- Currency rallies with peers after China cut interest rates
- Move by central bank highlights concern over slowdown
Brazil’s real posted the biggest weekly gain among emerging markets as a surprise interest-rate cut in China bolstered prospects for growth in the Latin American country’s biggest trading partner.
The real advanced 0.8 percent to 3.8763 per dollar on Friday after declining as much as 0.6 percent. The currency rallied with developing-nation peers after China said it would cut interest rates, joining the European Central Bank in signaling willingness to provide economic support if needed.
China’s announcement, one day after ECB President Mario Draghi suggested more stimulus may be needed, eased concerns about the impact of the slowdown in the world’s second-largest economy. Still, the move shows that Chinese policy makers are worried about the extent of the slump. For Brazil, already facing its longest recession since the Great Depression, the prospect of reduced demand from China has helped make the real the worst performing major currency in the world this year.
"The initial reaction in markets is that central banks globally are coming to the rescue to revive global growth," said Bernd Berg, the director of emerging-markets strategy at Societe General in London. "While the real might get some temporary relief in periods where the external backdrop improves slightly due to central bank support, the bigger picture remains very bearish."
Traders are also waiting for the government to announce its new estimate for the 2015 budget gap, expected to be the widest ever. President Dilma Rousseff’s administration is said to be eying a public sector budget deficit before interest payments of about 75 billion reais ($19 billion), according to an official aware of the discussions who asked not to be identified because the information isn’t public yet.
The deficit in the current account, the broadest measure of trade in goods and services, widened in September to $3.1 billion from a revised $2.6 billion a month earlier, the central bank said in a report Friday. Economists surveyed by Bloomberg had forecast a deficit of $2.3 billion.

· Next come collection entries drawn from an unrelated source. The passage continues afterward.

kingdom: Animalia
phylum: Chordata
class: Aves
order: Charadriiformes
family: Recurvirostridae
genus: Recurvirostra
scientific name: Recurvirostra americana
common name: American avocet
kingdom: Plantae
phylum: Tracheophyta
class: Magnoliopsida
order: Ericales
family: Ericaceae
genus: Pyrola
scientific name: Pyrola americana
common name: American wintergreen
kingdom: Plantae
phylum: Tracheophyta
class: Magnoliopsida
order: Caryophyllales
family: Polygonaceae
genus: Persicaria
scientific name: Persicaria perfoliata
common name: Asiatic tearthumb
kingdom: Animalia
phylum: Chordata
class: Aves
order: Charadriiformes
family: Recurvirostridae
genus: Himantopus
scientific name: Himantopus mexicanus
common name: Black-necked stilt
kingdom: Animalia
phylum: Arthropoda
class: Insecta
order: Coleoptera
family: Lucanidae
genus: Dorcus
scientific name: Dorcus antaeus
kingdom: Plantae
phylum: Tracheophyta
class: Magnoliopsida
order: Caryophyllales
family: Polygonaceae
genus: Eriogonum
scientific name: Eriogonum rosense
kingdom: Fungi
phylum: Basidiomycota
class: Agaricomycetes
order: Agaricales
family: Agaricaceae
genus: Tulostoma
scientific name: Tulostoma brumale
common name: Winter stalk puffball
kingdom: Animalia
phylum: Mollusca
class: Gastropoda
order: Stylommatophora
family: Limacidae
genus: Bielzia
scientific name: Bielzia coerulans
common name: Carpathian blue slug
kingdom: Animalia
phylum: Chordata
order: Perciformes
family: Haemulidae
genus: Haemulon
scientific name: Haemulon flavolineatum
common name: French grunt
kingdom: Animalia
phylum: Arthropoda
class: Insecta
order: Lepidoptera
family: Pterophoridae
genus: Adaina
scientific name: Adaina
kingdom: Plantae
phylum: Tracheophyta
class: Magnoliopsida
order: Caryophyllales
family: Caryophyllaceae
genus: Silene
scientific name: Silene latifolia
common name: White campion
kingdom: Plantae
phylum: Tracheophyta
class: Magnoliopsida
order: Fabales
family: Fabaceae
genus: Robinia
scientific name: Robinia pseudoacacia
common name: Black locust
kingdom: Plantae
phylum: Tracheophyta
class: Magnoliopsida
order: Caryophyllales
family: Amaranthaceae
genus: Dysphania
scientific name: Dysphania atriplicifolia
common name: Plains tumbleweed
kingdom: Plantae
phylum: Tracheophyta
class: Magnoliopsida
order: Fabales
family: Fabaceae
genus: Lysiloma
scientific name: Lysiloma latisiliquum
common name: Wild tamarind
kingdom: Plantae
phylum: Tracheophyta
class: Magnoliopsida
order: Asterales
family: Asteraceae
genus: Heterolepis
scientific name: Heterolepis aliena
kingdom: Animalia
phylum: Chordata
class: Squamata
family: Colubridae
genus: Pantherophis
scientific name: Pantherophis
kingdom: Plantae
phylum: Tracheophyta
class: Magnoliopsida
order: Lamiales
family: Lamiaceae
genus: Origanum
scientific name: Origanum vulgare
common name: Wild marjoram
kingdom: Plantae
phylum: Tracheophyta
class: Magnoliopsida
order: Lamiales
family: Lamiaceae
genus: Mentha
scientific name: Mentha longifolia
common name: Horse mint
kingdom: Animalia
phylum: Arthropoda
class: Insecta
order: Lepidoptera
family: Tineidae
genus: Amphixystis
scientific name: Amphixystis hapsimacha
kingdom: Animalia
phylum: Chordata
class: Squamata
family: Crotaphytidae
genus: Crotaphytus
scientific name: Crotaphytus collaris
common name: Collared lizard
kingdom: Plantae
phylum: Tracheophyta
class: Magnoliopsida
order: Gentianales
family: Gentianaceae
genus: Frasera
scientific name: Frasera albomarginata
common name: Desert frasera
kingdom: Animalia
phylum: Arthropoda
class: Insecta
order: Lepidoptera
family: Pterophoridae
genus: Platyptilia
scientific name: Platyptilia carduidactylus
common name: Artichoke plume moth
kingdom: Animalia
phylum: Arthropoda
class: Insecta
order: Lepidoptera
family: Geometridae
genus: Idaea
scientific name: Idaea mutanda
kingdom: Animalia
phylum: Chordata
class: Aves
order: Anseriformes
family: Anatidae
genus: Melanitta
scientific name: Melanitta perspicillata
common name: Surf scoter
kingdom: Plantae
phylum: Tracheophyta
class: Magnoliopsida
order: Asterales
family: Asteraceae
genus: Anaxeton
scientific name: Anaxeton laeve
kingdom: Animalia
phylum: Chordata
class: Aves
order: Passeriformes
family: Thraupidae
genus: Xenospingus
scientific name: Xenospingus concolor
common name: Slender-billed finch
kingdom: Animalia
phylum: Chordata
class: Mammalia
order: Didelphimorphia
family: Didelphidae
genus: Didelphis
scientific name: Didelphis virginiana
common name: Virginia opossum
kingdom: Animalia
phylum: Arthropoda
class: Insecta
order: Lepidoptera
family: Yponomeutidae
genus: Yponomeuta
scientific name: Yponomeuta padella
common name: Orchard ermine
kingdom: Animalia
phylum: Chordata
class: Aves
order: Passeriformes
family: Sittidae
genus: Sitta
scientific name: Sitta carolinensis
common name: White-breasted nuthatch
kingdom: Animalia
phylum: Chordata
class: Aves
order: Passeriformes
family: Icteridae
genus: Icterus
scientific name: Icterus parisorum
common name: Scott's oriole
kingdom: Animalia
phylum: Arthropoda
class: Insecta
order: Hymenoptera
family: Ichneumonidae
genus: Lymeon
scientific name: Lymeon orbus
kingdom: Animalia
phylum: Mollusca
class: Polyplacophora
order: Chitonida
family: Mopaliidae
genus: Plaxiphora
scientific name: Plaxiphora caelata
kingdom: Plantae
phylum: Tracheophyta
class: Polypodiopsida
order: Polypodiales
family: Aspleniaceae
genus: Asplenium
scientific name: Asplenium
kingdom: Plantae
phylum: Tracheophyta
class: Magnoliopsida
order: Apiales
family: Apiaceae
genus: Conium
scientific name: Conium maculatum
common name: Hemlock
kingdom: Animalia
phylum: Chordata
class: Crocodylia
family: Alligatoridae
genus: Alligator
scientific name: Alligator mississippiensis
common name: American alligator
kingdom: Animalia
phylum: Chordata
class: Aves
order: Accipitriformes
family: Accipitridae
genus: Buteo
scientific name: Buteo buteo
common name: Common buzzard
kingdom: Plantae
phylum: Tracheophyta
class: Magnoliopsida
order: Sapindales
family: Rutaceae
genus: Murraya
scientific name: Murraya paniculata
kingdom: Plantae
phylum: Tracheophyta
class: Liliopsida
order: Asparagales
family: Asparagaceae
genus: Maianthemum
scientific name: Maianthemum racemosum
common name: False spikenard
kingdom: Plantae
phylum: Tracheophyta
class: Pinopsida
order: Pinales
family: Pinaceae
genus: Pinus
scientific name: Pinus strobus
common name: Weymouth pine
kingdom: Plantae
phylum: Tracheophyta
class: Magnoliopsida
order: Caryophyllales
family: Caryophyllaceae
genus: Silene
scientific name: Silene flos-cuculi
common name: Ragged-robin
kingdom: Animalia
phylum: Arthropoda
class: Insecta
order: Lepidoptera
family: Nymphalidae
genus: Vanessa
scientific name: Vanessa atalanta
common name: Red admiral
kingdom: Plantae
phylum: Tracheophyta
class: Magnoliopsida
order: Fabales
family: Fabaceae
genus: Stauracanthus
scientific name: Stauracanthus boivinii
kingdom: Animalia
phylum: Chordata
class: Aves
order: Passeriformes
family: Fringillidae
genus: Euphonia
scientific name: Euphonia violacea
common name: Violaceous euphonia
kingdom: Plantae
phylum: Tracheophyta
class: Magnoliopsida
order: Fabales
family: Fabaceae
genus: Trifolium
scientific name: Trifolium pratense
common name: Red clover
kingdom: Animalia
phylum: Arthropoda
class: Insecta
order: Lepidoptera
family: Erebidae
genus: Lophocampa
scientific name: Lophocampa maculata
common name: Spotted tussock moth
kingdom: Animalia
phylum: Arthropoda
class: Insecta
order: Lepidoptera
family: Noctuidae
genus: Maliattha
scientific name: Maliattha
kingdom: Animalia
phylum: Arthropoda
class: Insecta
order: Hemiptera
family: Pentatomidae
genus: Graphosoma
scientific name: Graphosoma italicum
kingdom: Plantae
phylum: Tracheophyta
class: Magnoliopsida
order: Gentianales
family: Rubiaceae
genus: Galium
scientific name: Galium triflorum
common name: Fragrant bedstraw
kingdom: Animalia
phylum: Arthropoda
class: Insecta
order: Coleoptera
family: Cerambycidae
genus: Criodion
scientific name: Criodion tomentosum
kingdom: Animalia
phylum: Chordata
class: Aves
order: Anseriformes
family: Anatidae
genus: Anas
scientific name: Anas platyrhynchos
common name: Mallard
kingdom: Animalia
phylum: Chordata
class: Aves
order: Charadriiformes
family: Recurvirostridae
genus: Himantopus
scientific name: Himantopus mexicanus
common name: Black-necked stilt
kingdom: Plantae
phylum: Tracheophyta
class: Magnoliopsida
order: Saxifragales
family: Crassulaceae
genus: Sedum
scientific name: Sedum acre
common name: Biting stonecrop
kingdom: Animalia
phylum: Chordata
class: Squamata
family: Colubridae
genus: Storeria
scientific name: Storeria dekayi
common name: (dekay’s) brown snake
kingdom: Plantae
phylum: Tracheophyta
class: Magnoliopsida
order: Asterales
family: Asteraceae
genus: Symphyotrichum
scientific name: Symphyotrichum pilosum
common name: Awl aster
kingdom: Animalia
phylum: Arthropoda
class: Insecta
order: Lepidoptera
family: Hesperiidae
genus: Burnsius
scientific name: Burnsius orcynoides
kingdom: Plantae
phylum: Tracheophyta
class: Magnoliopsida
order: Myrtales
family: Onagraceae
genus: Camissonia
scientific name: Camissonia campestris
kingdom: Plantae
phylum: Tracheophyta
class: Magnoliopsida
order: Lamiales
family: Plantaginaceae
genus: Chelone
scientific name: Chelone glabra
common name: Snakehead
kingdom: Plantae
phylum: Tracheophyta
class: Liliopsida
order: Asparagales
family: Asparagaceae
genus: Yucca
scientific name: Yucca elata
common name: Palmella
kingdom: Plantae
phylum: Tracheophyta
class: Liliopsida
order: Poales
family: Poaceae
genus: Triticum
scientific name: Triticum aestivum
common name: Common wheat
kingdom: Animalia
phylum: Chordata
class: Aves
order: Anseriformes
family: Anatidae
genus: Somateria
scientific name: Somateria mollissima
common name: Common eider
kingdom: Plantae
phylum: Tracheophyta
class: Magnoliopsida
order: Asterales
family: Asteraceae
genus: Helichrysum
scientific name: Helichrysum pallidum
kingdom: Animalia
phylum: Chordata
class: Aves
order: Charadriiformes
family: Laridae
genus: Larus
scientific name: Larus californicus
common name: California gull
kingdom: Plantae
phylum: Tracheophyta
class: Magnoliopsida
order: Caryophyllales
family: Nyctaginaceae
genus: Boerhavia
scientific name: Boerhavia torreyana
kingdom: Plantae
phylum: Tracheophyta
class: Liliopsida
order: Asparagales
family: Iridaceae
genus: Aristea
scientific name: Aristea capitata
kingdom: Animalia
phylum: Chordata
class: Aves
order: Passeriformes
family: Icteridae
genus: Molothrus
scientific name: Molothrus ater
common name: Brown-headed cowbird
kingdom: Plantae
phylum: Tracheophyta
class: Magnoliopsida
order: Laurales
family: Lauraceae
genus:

China’s one-year lending rate will drop to 4.35 percent from 4.6 percent effective Saturday as the government aims to meet its 2015 growth target of about 7 percent. Below-target consumer inflation and a deeper slump in producer prices have given policy makers room for further easing. Gross domestic product rose 6.9 percent in the three months through September from a year earlier, the slowest quarterly expansion since 2009.